Exercise: Please copy each line of the listing below in which the word "round" appears.

Input:

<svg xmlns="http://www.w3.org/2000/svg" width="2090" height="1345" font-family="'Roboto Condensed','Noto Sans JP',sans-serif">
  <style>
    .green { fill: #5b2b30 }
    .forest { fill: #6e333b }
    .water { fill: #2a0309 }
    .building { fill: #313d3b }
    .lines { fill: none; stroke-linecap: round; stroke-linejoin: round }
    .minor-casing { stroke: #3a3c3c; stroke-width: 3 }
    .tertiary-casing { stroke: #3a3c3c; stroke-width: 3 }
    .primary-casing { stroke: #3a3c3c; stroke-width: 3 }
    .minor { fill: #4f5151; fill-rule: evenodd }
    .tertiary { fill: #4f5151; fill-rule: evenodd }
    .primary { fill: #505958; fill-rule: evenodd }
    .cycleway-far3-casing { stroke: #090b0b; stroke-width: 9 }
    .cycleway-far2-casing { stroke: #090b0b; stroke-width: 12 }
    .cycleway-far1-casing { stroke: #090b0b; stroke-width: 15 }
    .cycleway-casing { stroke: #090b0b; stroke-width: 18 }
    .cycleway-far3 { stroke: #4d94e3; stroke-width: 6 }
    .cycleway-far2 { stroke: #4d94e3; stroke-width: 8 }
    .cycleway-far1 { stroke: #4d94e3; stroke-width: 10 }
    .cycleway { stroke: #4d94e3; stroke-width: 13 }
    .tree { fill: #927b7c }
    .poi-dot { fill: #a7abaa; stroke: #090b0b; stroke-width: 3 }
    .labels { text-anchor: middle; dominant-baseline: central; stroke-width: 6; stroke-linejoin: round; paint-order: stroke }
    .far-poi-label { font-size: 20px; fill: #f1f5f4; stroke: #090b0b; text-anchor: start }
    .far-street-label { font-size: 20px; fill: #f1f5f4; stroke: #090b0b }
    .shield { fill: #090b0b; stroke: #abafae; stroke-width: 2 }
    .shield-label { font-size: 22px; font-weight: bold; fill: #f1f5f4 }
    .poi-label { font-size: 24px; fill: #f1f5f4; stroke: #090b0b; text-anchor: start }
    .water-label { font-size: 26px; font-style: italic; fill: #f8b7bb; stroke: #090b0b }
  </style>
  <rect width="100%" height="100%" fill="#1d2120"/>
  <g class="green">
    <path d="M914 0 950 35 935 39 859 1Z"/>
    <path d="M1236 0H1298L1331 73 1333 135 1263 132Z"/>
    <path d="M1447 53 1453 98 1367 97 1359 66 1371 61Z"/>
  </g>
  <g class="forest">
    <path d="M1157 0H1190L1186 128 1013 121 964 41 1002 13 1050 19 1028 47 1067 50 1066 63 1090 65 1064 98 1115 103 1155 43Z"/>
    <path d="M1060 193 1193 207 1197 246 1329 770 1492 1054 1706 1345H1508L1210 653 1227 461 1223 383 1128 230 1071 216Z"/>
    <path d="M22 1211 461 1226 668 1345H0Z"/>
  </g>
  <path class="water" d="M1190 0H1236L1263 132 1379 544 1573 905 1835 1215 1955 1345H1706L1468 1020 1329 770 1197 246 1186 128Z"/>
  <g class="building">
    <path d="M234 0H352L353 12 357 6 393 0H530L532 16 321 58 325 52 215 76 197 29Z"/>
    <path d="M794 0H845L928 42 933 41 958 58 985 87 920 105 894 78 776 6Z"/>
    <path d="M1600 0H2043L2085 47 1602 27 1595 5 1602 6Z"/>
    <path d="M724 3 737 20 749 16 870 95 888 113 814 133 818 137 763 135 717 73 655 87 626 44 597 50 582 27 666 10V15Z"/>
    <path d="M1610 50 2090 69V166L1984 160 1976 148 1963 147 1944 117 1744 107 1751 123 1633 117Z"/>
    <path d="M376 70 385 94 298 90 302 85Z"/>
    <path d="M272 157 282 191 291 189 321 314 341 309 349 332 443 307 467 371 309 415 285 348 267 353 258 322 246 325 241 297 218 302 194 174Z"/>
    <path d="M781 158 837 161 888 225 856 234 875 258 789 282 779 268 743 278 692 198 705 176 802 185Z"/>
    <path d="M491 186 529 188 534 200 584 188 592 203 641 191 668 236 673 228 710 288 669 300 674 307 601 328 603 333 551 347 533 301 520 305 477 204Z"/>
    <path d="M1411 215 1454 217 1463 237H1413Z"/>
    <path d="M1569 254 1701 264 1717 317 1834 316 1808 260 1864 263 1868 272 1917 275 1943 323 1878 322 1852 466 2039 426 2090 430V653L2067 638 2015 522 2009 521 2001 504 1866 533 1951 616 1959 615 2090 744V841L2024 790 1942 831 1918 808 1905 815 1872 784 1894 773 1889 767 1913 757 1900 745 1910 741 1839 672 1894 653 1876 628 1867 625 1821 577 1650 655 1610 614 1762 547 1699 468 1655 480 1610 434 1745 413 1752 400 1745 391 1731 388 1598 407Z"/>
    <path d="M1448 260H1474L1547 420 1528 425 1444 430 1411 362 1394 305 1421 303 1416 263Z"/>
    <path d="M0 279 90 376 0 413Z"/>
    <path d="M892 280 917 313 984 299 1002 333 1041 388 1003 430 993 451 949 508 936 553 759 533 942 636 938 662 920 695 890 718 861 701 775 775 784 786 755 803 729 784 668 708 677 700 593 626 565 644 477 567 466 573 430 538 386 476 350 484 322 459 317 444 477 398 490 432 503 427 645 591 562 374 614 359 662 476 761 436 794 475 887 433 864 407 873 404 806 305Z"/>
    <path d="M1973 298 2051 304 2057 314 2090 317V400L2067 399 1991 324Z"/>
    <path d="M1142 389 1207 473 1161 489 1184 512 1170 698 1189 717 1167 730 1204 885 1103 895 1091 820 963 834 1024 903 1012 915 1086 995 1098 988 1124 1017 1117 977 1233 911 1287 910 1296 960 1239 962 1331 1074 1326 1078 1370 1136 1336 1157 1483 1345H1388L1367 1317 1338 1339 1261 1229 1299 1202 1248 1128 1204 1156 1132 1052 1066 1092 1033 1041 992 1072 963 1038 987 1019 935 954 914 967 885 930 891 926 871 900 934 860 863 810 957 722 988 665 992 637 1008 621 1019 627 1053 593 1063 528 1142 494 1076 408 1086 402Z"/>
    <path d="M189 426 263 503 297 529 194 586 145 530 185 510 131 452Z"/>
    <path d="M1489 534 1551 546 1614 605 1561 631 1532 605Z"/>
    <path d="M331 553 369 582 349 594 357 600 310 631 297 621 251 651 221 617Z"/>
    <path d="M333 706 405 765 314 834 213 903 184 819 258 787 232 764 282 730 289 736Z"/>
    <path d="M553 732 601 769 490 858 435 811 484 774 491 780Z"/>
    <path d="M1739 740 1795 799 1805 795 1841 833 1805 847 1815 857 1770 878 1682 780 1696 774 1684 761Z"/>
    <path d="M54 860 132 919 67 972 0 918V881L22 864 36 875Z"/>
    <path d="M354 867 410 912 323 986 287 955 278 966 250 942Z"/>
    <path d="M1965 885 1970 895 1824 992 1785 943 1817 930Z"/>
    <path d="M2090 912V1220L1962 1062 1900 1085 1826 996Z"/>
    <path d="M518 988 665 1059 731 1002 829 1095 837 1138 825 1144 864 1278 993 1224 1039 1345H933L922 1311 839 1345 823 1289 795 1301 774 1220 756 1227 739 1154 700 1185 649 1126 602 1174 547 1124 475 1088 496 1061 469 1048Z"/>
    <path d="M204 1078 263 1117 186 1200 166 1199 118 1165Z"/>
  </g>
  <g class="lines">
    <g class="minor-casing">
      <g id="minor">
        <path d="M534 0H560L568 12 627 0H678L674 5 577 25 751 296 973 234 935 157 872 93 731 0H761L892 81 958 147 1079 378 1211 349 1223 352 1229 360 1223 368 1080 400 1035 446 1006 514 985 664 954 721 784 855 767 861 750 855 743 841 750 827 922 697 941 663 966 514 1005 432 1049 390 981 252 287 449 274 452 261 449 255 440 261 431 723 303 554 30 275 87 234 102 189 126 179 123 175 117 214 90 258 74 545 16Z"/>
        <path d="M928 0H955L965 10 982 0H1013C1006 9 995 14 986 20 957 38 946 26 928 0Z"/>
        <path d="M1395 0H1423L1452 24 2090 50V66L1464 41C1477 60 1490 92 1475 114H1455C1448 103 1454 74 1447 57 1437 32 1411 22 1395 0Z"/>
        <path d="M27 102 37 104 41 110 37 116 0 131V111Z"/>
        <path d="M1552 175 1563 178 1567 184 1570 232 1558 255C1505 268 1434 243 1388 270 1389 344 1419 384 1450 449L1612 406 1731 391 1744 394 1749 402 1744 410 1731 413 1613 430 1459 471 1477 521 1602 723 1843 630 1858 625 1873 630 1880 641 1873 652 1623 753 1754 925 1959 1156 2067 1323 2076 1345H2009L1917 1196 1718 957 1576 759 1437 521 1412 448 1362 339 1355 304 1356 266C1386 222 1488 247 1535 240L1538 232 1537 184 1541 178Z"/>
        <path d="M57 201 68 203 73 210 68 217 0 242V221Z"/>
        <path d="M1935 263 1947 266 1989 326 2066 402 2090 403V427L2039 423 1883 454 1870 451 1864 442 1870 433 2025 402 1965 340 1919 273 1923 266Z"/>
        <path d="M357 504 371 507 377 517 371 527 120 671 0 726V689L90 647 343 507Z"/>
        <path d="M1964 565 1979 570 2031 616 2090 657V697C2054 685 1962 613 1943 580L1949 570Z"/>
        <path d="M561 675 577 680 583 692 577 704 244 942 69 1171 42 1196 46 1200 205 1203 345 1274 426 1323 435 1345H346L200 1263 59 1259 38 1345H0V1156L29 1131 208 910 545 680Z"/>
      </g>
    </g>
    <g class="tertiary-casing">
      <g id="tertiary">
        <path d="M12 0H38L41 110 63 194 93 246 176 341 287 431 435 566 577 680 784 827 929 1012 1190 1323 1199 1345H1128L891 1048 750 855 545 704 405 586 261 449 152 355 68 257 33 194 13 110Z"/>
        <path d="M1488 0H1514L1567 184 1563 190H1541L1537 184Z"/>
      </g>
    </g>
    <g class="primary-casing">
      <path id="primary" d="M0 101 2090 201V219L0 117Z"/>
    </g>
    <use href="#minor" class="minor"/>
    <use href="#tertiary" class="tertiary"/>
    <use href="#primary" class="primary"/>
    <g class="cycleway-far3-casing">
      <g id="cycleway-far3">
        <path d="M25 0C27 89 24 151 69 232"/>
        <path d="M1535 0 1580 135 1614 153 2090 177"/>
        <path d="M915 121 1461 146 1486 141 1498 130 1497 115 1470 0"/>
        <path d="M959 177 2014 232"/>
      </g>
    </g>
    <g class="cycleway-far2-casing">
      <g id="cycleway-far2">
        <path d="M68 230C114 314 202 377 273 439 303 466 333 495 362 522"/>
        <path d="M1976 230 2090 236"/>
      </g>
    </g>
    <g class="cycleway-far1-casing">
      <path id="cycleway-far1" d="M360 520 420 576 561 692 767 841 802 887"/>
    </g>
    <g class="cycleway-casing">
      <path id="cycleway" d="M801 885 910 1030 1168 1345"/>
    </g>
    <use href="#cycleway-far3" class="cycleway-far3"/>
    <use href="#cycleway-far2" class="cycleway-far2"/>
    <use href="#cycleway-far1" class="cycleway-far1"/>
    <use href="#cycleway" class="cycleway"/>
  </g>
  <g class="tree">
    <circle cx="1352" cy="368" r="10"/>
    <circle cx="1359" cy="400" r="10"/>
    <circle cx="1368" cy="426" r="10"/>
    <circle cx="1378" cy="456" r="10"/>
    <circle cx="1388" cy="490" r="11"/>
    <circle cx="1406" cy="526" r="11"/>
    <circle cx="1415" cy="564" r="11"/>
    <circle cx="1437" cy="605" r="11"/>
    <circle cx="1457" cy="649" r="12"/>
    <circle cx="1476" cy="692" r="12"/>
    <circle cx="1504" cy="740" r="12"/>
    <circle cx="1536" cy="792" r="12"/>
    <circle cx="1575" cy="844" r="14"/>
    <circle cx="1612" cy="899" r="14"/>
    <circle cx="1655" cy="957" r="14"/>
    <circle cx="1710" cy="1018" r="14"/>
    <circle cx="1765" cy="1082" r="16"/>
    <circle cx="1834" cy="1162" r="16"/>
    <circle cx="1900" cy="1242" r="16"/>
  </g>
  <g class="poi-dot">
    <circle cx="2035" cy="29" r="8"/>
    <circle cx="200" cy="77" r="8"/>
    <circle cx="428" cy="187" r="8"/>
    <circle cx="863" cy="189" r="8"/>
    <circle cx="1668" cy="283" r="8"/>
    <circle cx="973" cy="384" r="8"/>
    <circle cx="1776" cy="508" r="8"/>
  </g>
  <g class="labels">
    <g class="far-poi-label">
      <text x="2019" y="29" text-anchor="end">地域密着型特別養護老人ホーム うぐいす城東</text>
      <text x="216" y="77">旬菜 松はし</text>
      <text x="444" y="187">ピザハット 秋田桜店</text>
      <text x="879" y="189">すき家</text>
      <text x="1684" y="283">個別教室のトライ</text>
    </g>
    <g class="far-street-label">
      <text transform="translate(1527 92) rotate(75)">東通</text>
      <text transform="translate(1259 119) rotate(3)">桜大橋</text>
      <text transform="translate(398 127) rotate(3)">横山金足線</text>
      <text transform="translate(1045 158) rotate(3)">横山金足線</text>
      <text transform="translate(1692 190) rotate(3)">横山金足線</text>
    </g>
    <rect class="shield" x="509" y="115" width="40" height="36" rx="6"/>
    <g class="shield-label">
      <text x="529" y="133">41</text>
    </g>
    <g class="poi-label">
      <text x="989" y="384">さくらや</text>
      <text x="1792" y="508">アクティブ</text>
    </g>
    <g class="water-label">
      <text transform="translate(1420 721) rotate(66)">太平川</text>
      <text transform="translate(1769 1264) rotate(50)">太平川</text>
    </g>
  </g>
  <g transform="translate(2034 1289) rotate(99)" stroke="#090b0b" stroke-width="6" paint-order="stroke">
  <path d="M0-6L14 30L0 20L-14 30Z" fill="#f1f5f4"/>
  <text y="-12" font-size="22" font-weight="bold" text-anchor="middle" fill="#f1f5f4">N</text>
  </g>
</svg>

Answer box:
    .lines { fill: none; stroke-linecap: round; stroke-linejoin: round }
    .labels { text-anchor: middle; dominant-baseline: central; stroke-width: 6; stroke-linejoin: round; paint-order: stroke }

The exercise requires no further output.